Petrol and housing the main drivers of inflation in May
Increased petrol prices and a rise in the housing component explain two-thirds of the rise in the CPI in May. Even though the strike among public sector lawyers has prevented official registration of most house purchase agreements since the beginning of April, our survey indicates that imputed rent (based largely on a 3M moving average of house prices according to purchase agreements) will rise by approximately 0.5% in May (0.07% CPI effect). Owing to this and the effects of increases in paid rent and maintenance costs, the housing component will raise the CPI by 0.1% in May.
Petrol has risen noticeably in price since the April CPI measurement. Our measurements indicate an increase of 2.4% (0.09% CPI effect) in the wake of rising global oil prices, with the US dollar price of Brent crude oil up 16% year-to-date.
Among other items that will raise the CPI this month is hotel accommodation, which we expect to rise by some 7% as the peak tourist season draws near. This increase, together with a marginal rise in restaurant prices, will raise the CPI by 0.04%. We also forecast an increase of 0.2% in food and beverage prices (0.03% CPI effect). According to our forecast, airfares will fall 1.4%, however, (-0.02% CPI effect). Other components will make less of an impact, pushing the index upwards by a total of 0.05%.

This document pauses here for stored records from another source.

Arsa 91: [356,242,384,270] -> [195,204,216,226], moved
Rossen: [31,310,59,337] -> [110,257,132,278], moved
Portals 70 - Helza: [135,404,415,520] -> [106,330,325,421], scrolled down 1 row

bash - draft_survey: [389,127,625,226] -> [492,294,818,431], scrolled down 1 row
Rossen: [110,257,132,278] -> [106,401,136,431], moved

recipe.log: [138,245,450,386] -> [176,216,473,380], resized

Inflation to gain momentum in the near future
We think it likely that twelve-month inflation bottomed out in Q1/2015 and will rise quite quickly over the remainder of the year. This is due in part to base effects, as inflation was unusually low in the second half of 2014, due to direct and indirect effects of the drop in global oil prices and the anticipated cancellation of excise taxes and reduction in the upper VAT bracket at the end of the year. The CPI declined by 0.1% in the latter half of 2014, in a departure from the pattern of the previous four years, when it had risen by an average of 1.1% in the second half.
The outlook for coming months has changed in favour of a larger rise in the CPI. We project that the index will rise by 0.4% in June, then fall by 0.2% in July, and rise again in August, by 0.4%. If the forecast materialises, inflation will measure 1.8% in August. We expect imputed rent to rise considerably in June, assuming that registration of capital area house purchase agreements resumes. We also expect airfares to rise sharply in June and July and then to fall again in August. As usual, summer sales will affect SI’s CPI measurement in July, and end-of-sale effects will have an offsetting effect in August.

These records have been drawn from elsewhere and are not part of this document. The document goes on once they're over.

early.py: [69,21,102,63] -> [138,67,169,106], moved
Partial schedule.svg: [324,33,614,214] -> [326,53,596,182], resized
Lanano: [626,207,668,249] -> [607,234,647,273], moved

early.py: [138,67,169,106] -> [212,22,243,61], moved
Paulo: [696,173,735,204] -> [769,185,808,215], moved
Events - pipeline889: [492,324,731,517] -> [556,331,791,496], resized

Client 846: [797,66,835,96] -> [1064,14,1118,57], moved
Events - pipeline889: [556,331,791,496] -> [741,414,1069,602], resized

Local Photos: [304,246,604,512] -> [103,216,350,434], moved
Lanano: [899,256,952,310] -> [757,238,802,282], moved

In addition to the aforementioned base effects, the rapid rise in the CPI will affect inflation further ahead. We now forecast considerably higher inflation over the coming 24 months than we did in April. The main difference between the two forecasts is that we have revised the wage assumptions in the forecast sharply upwards, in view of developments in wage negotiations over the past few weeks. We now expect the wage index to rise 8.5% in 2015 and 7.5% in 2016. This assumption is equivalent to a 6.5-7.0% increase in contractual wages in 2015, followed by a 5.5-6.0% rise in 2016. We have also revised our forecast for house prices upwards somewhat, in view of changed wage assumptions and new statistical data.

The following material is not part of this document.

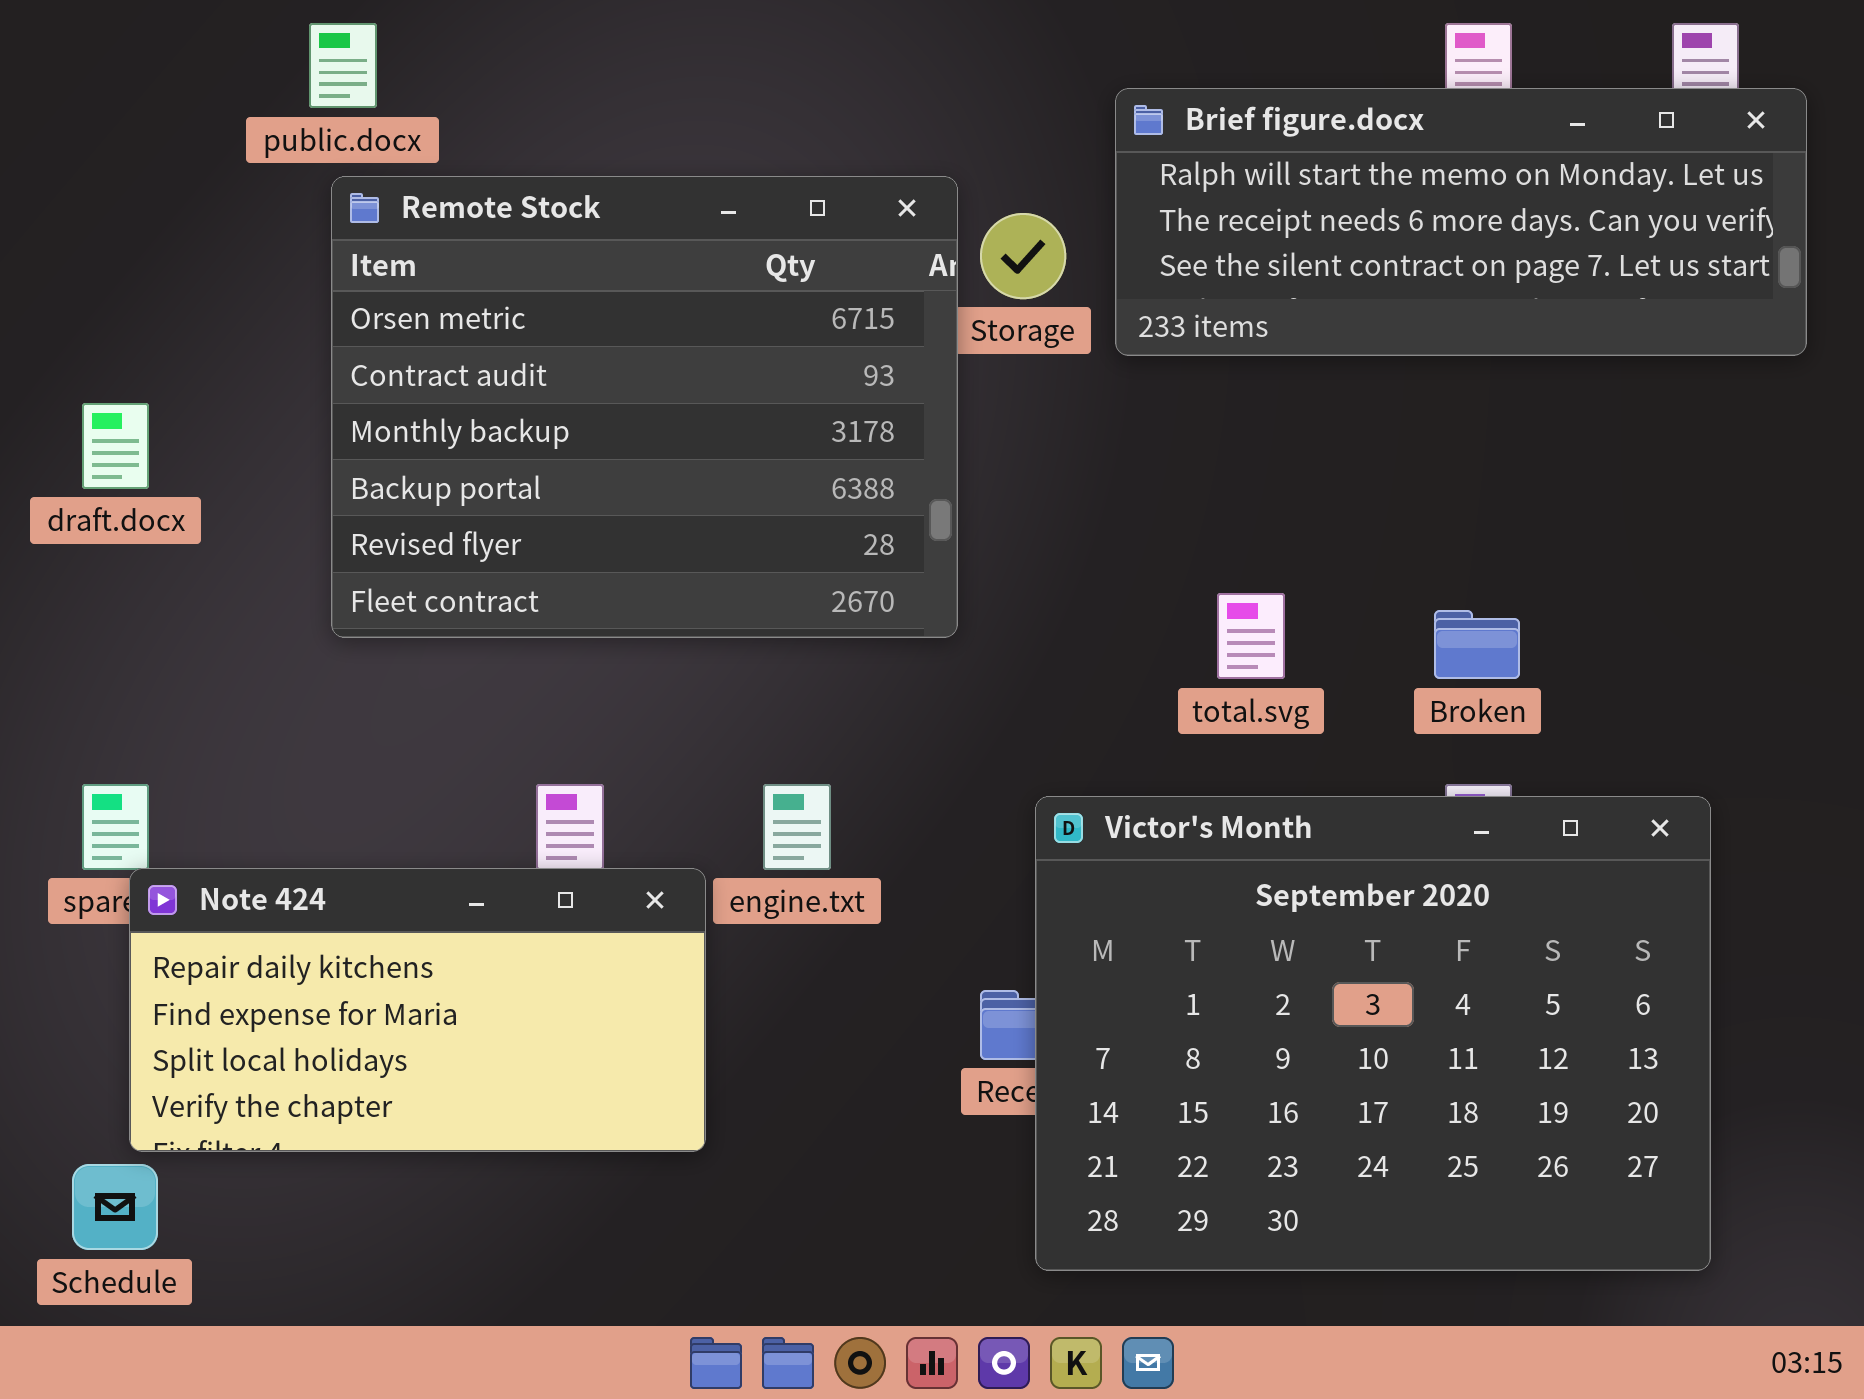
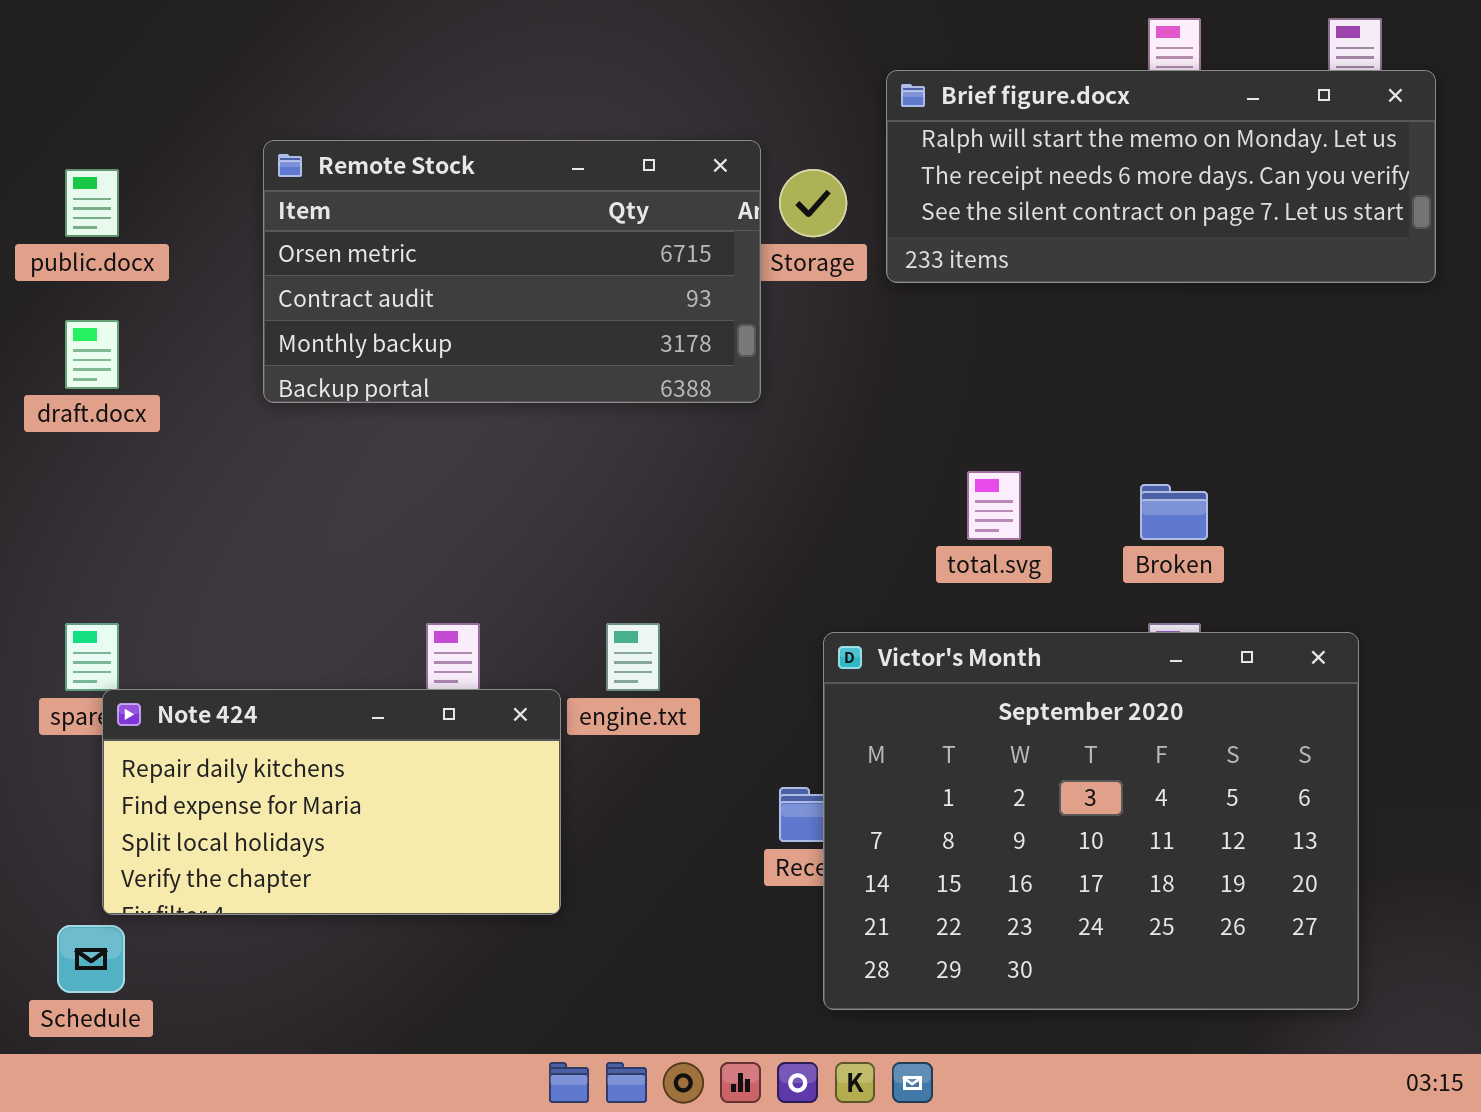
public.docx: [309,23,377,108] -> [65,169,119,237], moved
Remote Stock: [331,176,958,638] -> [263,140,761,403], resized

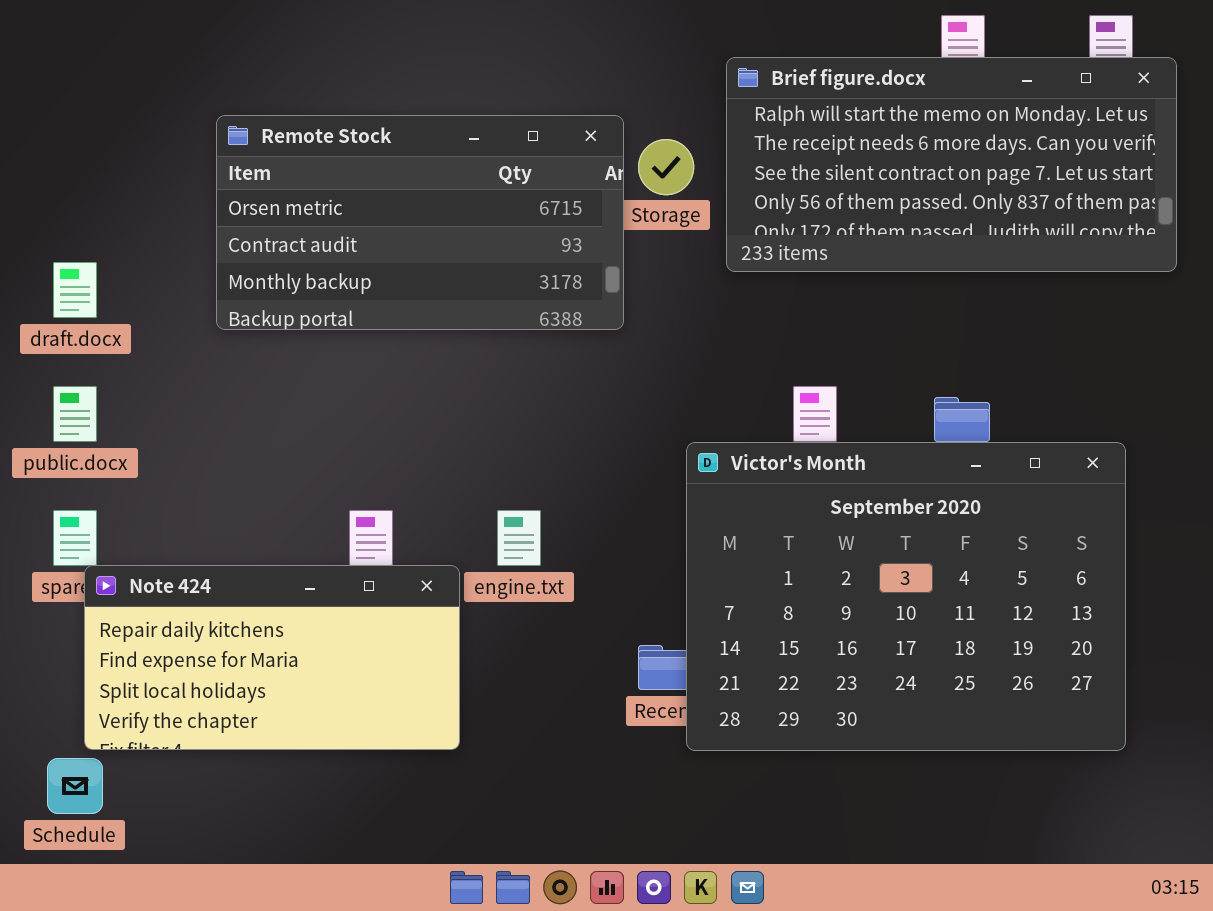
Brief figure.docx: [886,70,1436,283] -> [726,57,1177,272], resized
public.docx: [65,169,119,237] -> [53,386,97,442], moved
Victor's Month: [823,632,1359,1010] -> [686,442,1126,751], moved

We therefore expect inflation to rise above the CBI’s inflation target in Q4/2015 and to measure 3.2% at the year-end. Inflation will pick up still further in 2016, rising to 3.8% by the end of the year. According to the forecast, inflation will be close to the upper deviation limit of the inflation target for the majority of the year and will not need much of a push to rise above it. It therefore appears to us that the opportunity to secure low, stable inflation in Iceland following the early 2014 wage agreements has been lost, and that what lies ahead is a situation that is by now only too familiar: inflation well above the level consistent with internal and external economic stability for the long term.